▶ **Required action**: The answer must consist only of the lines in the records below from the line with "html: <div> <label>Minimum</label>" to the line with "text: 46.4 ->", both included, copied word for word with every picture left out.

▶ **Provided entries**:
--------------------

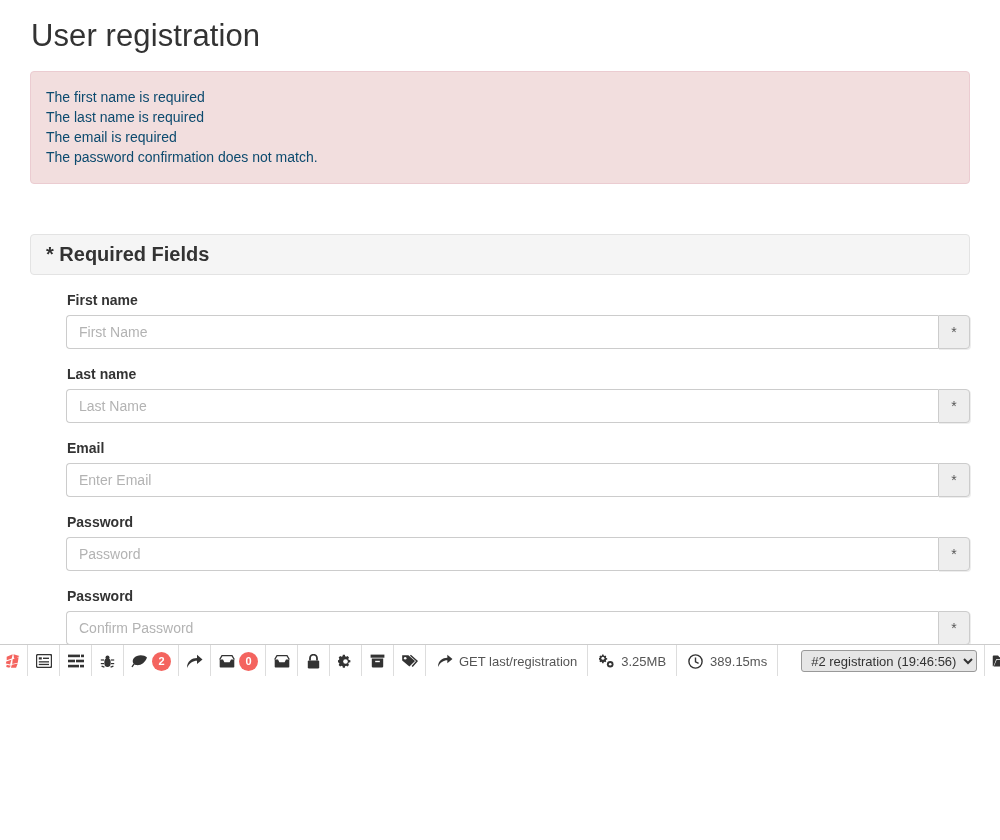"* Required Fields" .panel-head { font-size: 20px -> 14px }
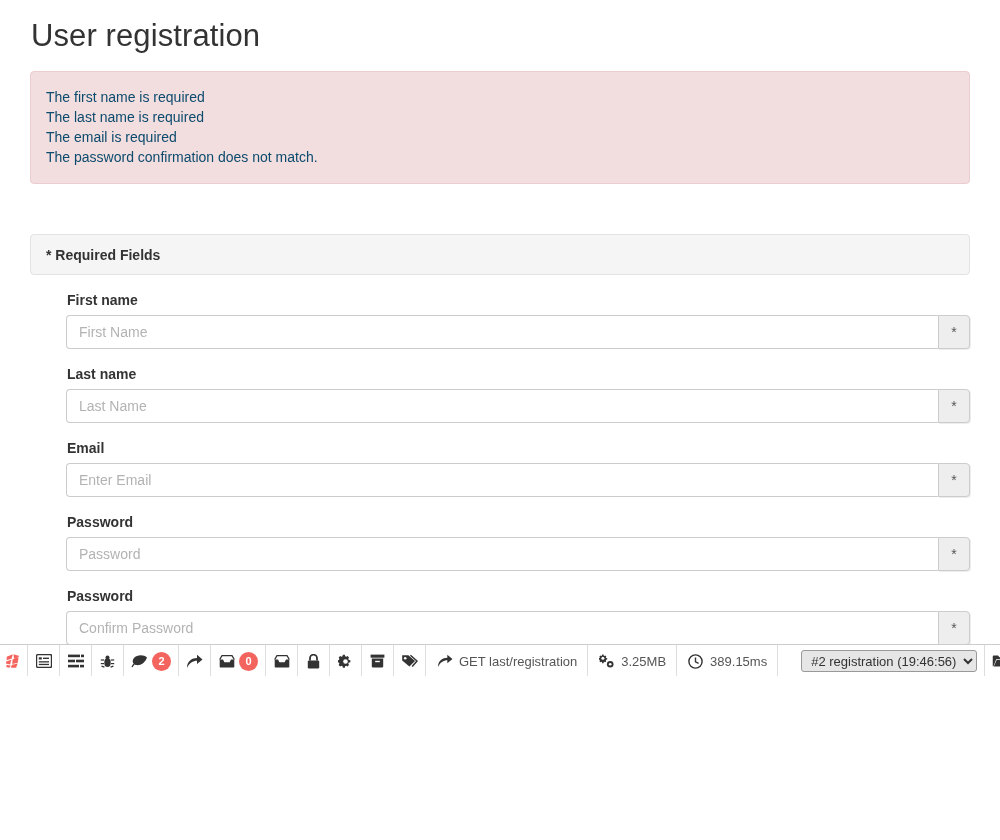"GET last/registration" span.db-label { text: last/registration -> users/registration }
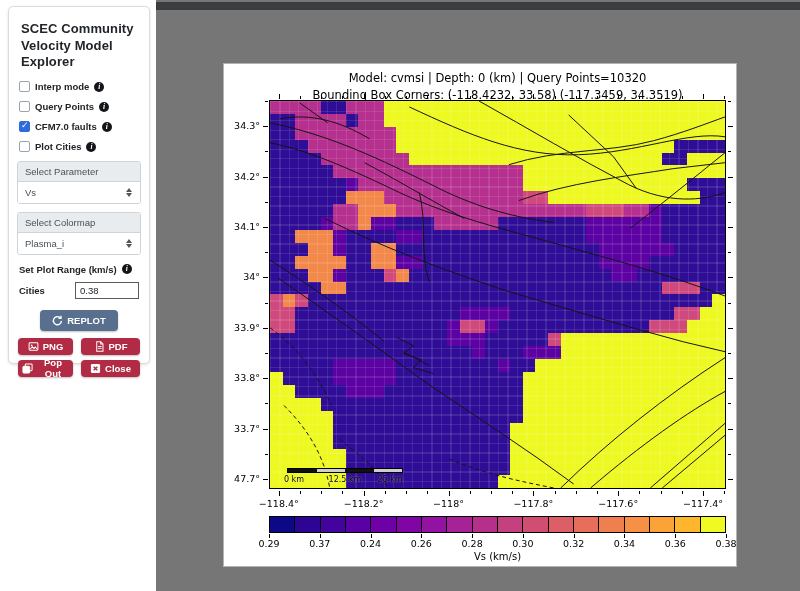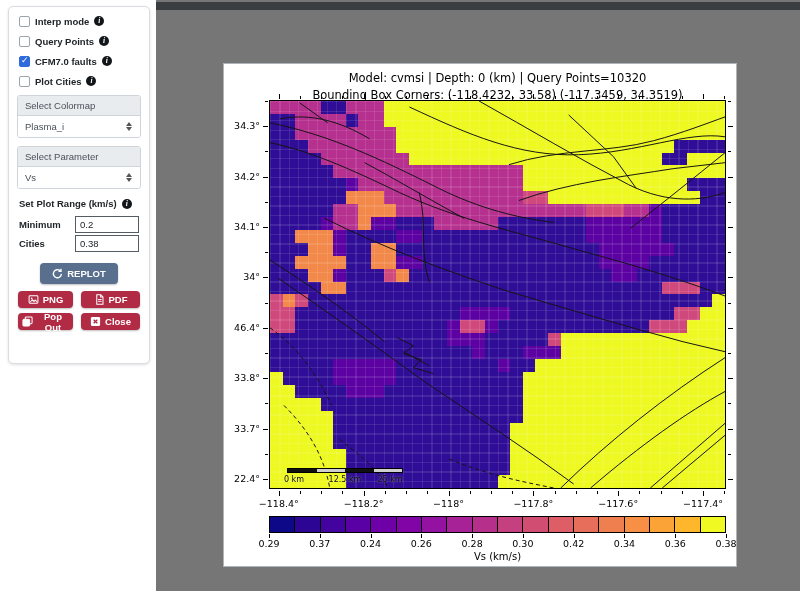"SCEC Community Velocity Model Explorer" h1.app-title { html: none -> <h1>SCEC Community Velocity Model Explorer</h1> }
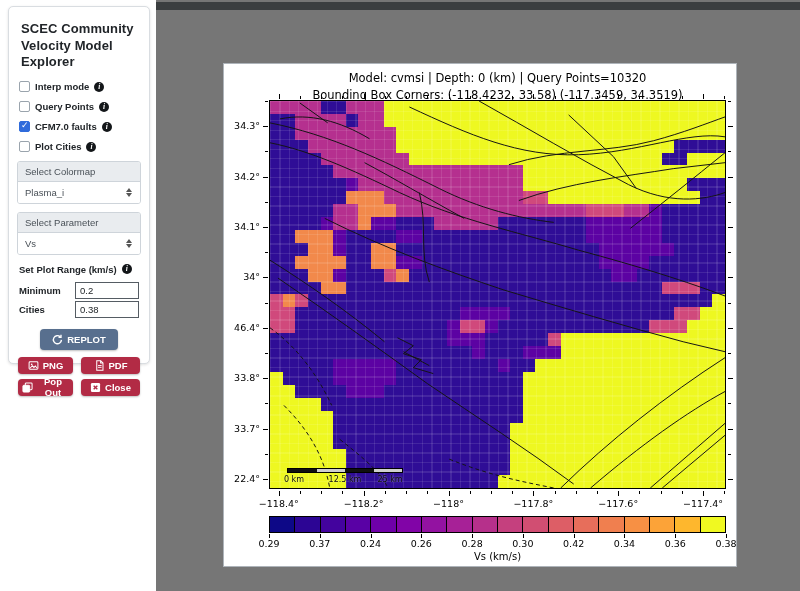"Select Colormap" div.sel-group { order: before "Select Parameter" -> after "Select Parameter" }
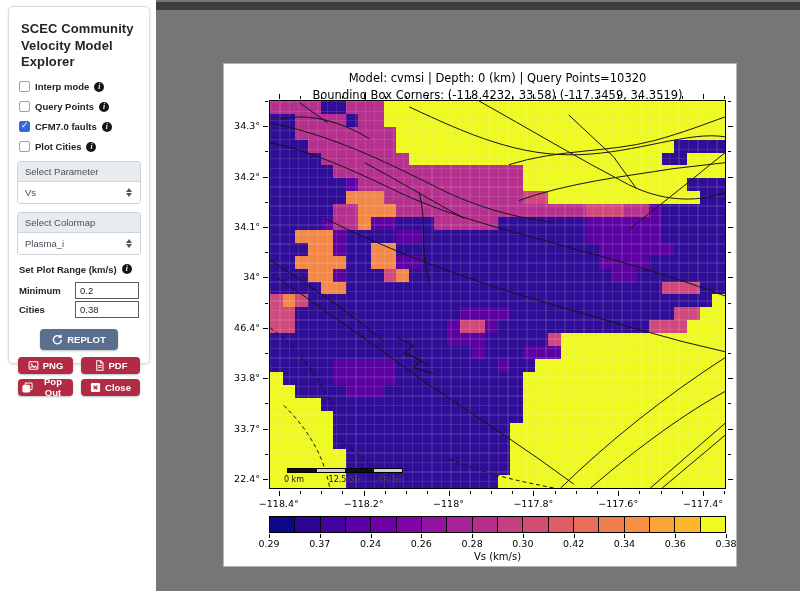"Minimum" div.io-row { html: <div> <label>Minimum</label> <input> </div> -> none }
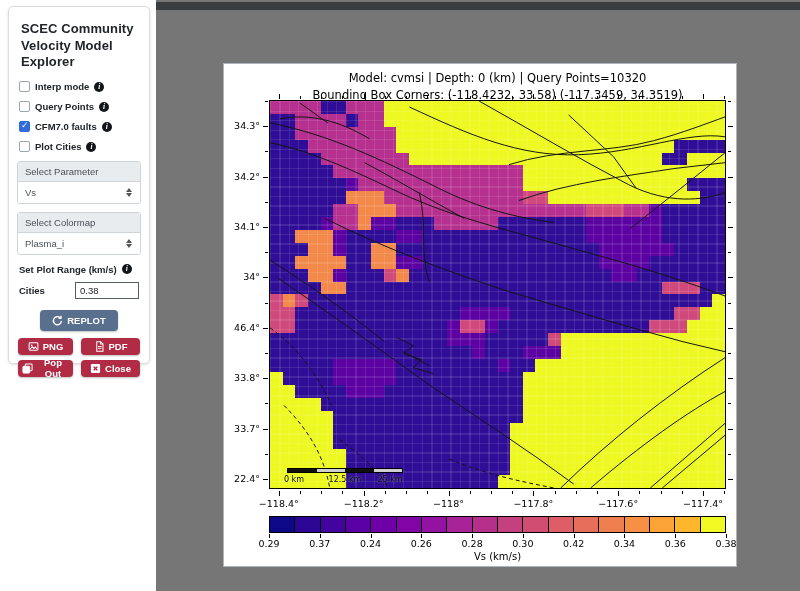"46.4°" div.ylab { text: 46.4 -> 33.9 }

--------------------

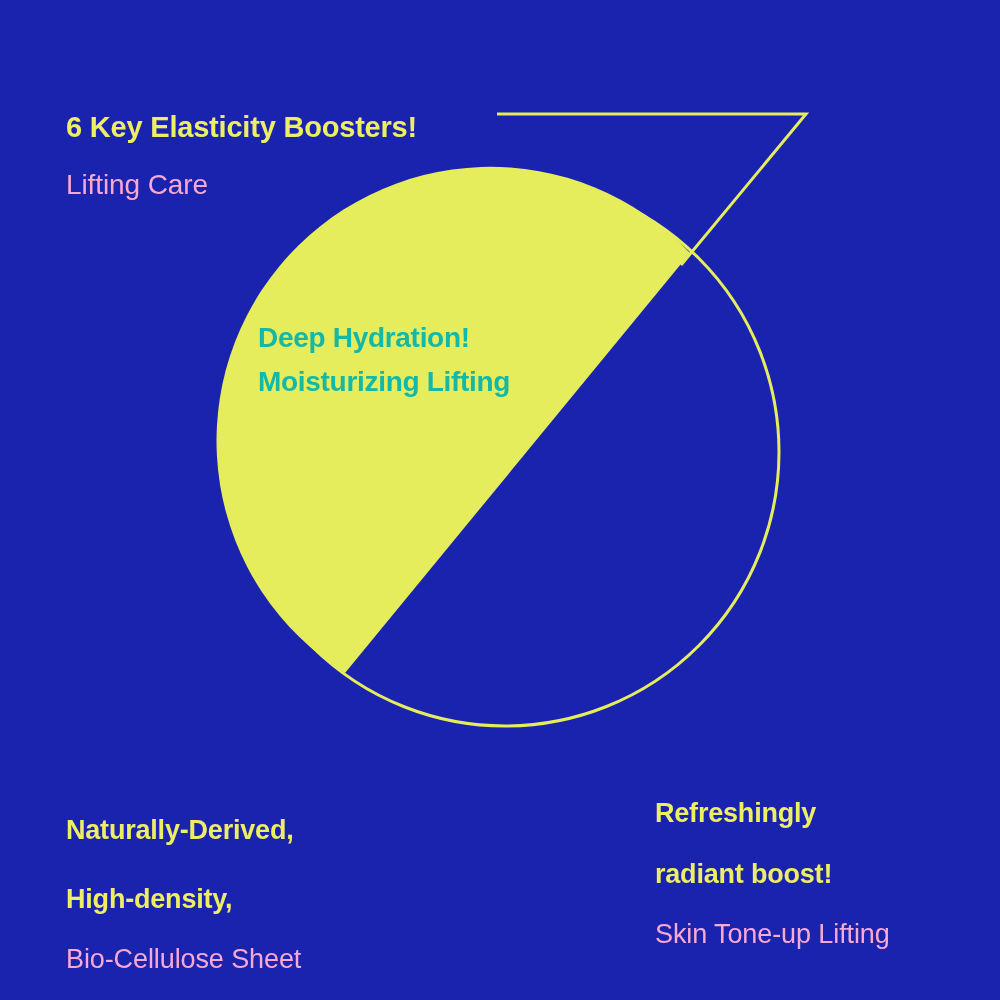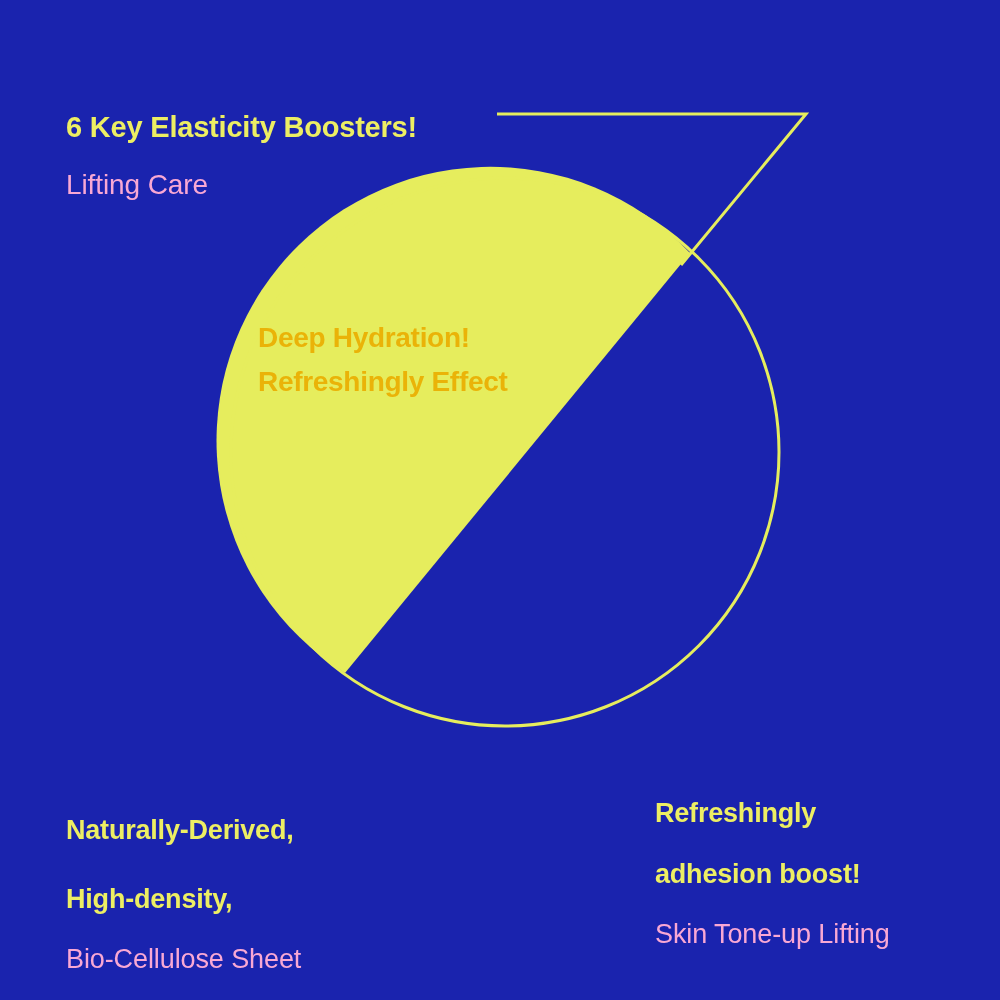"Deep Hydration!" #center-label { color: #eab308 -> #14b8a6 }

--------------------

▶ **Written solution**:
"Minimum" div.io-row { html: <div> <label>Minimum</label> <input> </div> -> none }
"46.4°" div.ylab { text: 46.4 -> 33.9 }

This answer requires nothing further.